* _What is required_: Print the entries from the line containing "Rendered at 1654 by 930 pixels." through the line containing "text_box ПАРОЛИ [0, 825, 1651, 930]", both included, copying each line exactly as it appears.

* _Listing_:

○ ○ ○ ○

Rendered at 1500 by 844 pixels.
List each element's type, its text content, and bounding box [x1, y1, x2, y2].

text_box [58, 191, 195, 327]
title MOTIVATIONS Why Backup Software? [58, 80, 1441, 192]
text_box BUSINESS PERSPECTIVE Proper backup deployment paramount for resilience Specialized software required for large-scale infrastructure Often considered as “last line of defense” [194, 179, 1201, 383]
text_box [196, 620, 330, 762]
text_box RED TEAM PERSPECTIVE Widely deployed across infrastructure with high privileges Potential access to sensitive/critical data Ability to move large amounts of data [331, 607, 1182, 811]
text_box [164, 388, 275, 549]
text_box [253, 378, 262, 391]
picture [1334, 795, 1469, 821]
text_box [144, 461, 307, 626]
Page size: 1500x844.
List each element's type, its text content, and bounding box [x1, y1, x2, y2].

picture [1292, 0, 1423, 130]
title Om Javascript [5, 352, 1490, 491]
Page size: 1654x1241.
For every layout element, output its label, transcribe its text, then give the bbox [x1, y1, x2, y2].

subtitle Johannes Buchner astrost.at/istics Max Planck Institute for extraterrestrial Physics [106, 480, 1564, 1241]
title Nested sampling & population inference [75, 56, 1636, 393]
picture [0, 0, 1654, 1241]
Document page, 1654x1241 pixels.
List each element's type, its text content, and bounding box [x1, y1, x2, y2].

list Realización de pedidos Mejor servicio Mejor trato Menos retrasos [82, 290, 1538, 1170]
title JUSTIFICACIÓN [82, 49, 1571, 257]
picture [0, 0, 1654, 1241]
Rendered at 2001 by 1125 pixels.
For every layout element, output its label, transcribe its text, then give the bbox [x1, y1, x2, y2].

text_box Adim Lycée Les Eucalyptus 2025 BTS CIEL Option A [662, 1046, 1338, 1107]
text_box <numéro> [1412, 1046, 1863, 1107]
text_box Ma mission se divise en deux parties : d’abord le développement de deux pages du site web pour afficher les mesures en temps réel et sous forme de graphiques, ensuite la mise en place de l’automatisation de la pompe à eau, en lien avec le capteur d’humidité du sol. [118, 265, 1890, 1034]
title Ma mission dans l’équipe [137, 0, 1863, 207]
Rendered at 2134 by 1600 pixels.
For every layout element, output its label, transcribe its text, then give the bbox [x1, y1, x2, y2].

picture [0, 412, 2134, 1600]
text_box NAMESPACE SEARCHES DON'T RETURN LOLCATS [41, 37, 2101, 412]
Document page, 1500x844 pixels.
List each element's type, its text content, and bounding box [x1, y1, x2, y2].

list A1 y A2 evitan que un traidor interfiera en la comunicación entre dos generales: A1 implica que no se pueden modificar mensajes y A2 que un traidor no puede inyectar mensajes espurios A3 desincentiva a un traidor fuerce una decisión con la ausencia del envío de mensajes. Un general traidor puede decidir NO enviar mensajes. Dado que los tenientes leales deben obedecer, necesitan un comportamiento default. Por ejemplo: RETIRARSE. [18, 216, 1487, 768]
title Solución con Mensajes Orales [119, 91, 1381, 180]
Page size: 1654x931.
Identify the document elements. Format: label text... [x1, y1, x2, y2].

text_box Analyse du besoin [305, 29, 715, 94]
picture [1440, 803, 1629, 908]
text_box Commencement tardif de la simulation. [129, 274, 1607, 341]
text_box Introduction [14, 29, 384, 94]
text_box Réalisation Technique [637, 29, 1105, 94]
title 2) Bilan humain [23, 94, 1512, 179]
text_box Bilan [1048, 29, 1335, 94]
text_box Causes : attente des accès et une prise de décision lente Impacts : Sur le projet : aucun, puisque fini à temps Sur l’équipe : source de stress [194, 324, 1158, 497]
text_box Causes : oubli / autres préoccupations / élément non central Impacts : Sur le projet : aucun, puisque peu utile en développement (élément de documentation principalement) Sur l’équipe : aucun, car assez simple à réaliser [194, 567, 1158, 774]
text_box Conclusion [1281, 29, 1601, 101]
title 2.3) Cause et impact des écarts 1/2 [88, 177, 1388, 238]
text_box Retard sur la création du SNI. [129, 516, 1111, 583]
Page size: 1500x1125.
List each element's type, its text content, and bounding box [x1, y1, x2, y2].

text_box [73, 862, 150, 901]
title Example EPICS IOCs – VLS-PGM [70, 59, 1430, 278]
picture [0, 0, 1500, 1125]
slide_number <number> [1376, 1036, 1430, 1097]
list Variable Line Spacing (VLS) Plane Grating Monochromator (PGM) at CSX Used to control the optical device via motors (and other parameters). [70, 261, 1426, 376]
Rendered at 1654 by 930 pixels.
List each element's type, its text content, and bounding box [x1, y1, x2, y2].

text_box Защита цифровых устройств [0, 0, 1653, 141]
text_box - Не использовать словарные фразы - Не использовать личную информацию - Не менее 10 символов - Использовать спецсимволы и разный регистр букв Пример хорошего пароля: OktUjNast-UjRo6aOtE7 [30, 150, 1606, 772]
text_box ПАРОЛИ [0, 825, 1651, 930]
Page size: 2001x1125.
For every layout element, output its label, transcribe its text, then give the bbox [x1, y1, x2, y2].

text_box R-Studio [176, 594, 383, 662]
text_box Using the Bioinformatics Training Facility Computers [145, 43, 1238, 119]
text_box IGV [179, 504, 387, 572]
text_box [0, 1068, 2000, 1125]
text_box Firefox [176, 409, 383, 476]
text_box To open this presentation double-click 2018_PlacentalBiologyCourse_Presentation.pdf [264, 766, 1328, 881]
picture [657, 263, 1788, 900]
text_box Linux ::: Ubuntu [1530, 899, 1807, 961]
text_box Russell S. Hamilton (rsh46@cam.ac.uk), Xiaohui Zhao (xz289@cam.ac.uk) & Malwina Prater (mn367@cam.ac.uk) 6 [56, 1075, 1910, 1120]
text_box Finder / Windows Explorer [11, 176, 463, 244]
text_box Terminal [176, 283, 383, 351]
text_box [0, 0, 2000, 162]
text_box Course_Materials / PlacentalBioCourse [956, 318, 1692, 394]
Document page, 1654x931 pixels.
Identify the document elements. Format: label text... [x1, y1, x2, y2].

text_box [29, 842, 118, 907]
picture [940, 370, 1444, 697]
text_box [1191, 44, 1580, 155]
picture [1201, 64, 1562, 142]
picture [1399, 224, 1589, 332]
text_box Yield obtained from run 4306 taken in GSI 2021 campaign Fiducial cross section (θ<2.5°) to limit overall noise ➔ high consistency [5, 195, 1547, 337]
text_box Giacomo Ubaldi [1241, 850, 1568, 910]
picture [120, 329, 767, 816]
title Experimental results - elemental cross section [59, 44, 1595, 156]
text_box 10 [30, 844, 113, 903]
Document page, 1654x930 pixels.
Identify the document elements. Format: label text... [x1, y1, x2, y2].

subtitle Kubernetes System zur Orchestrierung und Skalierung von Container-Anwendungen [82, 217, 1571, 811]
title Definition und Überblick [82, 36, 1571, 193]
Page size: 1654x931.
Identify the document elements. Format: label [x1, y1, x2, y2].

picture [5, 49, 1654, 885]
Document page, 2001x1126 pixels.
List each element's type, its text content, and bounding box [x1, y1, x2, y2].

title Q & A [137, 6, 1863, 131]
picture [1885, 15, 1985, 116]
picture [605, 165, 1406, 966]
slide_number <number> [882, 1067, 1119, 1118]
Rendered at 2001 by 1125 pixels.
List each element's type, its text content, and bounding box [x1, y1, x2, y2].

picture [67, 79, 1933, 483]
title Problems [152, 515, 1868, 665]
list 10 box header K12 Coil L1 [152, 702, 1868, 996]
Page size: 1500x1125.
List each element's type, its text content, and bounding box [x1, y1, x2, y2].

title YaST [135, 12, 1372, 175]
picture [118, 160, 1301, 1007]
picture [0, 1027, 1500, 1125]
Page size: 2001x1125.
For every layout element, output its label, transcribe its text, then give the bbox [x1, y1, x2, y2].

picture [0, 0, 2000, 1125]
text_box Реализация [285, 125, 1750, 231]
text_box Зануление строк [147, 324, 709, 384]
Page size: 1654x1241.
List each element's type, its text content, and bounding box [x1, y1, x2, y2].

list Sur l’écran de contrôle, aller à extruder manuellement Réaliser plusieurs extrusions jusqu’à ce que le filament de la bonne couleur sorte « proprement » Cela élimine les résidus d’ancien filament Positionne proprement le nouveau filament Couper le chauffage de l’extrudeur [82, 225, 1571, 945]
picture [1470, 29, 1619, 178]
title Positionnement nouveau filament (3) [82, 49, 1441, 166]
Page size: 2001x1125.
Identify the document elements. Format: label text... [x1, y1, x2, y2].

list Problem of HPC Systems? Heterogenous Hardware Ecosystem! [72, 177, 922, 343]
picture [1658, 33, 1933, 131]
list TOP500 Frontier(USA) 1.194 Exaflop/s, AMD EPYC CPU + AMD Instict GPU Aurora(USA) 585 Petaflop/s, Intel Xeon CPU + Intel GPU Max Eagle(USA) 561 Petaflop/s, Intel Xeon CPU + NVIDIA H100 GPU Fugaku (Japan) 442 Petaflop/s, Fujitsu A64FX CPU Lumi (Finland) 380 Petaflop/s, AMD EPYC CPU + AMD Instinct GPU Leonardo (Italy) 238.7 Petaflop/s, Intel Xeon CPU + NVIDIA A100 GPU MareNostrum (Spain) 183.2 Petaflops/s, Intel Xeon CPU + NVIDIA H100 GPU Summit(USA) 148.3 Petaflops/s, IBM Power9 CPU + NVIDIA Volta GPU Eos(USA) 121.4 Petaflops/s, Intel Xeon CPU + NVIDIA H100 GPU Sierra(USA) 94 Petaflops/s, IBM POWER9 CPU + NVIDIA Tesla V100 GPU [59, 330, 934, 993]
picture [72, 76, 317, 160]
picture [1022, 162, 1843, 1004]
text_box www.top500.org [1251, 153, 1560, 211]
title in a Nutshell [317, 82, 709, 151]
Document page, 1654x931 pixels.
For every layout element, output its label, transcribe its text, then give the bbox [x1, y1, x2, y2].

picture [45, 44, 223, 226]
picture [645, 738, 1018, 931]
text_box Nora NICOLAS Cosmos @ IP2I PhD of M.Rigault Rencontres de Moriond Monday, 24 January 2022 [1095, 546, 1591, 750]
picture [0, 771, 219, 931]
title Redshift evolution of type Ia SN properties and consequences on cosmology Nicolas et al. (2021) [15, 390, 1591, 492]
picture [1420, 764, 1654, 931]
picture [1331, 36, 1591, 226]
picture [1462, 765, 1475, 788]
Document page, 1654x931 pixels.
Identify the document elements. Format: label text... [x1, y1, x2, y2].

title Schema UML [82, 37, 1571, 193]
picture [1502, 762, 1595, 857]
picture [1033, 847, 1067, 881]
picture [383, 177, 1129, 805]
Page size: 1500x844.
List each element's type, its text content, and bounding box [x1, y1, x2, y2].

○ ○ ○ ○

* _Response to this exercise_:
Rendered at 1654 by 930 pixels.
List each element's type, its text content, and bounding box [x1, y1, x2, y2].

text_box Защита цифровых устройств [0, 0, 1653, 141]
text_box - Не использовать словарные фразы - Не использовать личную информацию - Не менее 10 символов - Использовать спецсимволы и разный регистр букв Пример хорошего пароля: OktUjNast-UjRo6aOtE7 [30, 150, 1606, 772]
text_box ПАРОЛИ [0, 825, 1651, 930]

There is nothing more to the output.